**COMPLETE THE FOLLOWING:**
A: From the passage on the Montrose flood, extract the part that opens with the words containing "The Montrose flood, as" and closes with "and its aftermath.", copying it word for word.
B: Using the passage on the Montrose flood, answer these questions:
(i) Who built the check dams in the mountains?
(ii) How many lives did the flood take?
(iii) How many people who had taken refuge in the American Legion Hall were swept to their deaths?

--- EXERCISE TEXT ---

High above their home, in a wide swath of mountains laid bare by wildfires only weeks earlier, a series of check dams, built by the Civilian Conservation Corps to slow runoff, filled and weakened. In Pickens Canyon and other area canyons, the saturated ground started moving; the small dams gave way to mighty flows of boulders, mud, water and fallen trees.

Reaching at least 20 feet in height, the Pickens Canyon flow picked up speed and fury, engulfing much of Montrose. Survivors told tales of a deafening roar, trembling buildings and giant boulders skimming across the mud like beach balls.

The Montrose flood, as the calamity soon came to be called, took at least 45 lives, destroyed about 100 homes and turned the little community into a mud-filled, barren landscape, said local historian Art Cobery, who has become an expert on the catastrophe and its aftermath.

Some of the scores of photographs kept by the Historical Society of the Crescenta Valley show half-buried cars, houses and businesses sitting askew in the mess and a 70-ton boulder sitting in the middle of Foothill Boulevard. Debris had crashed through the back of the American Legion Hall early on New Year's Day, sweeping to their deaths 12 of the people who had taken refuge inside.

"It was a mini Katrina that swept this valley," Cobery said, "and it just traumatized people."

Woody Guthrie wrote a song about the disaster. Rumors abounded that many others -- homeless people supposedly living in the mountains -- had perished, but those reports were not substantiated, Cobery said. Some town residents thought to have died later turned up safe, staying with relatives or friends

The Montrose flood eventually prompted the building of an elaborate system of giant debris-trapping catch basins and other flood-control projects that have significantly reduced the odds of another such tragedy, Cobery said.

--- DATA SHOWN ---

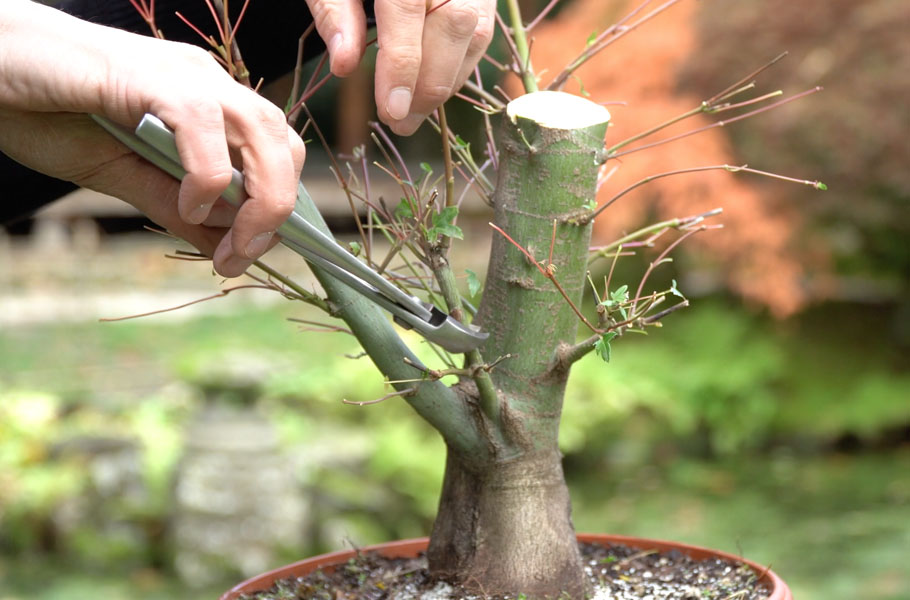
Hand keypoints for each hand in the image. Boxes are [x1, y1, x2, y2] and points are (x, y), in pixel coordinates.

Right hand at [0, 0, 304, 276]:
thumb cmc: (51, 115)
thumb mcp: (124, 178)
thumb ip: (177, 207)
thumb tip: (229, 248)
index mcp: (210, 106)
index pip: (277, 154)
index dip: (278, 209)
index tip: (246, 258)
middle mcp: (208, 83)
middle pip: (281, 142)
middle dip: (280, 209)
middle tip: (244, 256)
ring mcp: (182, 74)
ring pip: (260, 129)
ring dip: (261, 196)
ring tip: (233, 243)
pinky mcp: (146, 73)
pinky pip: (201, 120)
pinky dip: (207, 171)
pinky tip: (188, 200)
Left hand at [306, 0, 495, 134]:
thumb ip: (334, 11)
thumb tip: (344, 66)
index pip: (407, 14)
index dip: (402, 67)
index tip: (391, 111)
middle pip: (453, 27)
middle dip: (429, 85)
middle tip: (399, 124)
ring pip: (475, 34)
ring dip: (445, 82)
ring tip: (412, 113)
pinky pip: (481, 32)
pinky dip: (457, 67)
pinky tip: (431, 89)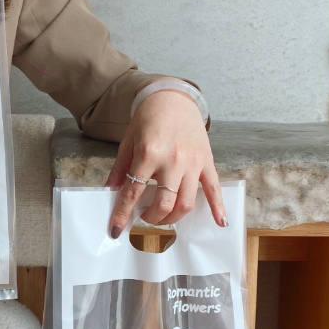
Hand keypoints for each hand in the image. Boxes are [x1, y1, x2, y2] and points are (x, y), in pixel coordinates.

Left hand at [105, 88, 225, 238]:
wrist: (171, 98)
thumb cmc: (147, 121)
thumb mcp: (127, 144)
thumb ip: (119, 170)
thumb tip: (109, 193)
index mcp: (148, 154)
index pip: (133, 192)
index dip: (122, 214)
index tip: (115, 230)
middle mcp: (172, 160)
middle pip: (164, 204)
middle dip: (151, 218)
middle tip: (144, 216)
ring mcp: (192, 162)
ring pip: (186, 202)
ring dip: (173, 218)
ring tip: (162, 216)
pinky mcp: (206, 162)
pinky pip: (214, 188)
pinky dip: (218, 207)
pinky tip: (220, 222)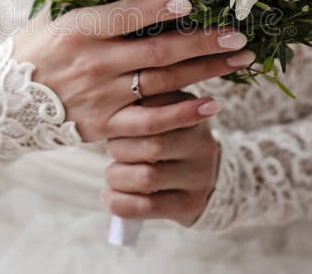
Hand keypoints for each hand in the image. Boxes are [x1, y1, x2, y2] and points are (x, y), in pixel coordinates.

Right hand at [13, 0, 254, 141]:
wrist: (2, 106)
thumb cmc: (31, 53)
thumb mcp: (50, 18)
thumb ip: (90, 5)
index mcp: (78, 30)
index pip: (127, 15)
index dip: (161, 8)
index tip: (192, 2)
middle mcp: (94, 64)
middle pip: (159, 51)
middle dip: (204, 41)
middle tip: (239, 34)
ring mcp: (102, 97)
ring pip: (164, 82)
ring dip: (206, 71)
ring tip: (239, 60)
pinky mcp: (105, 125)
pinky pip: (151, 122)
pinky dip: (182, 114)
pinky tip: (212, 105)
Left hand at [101, 92, 220, 226]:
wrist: (202, 178)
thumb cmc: (168, 139)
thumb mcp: (164, 115)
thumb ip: (144, 106)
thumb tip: (112, 104)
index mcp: (192, 114)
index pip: (155, 110)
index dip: (127, 118)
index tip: (116, 122)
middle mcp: (202, 144)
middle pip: (152, 145)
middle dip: (119, 149)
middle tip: (113, 150)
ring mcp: (200, 177)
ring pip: (147, 178)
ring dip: (117, 177)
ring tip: (112, 175)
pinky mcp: (190, 204)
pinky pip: (147, 206)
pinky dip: (120, 203)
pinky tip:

---

**SOLUTIONS:**
A:
The Montrose flood, as the calamity soon came to be called, took at least 45 lives, destroyed about 100 homes and turned the little community into a mud-filled, barren landscape, said local historian Art Cobery, who has become an expert on the catastrophe and its aftermath.

B:
(i) The Civilian Conservation Corps.
(ii) At least 45.
(iii) 12.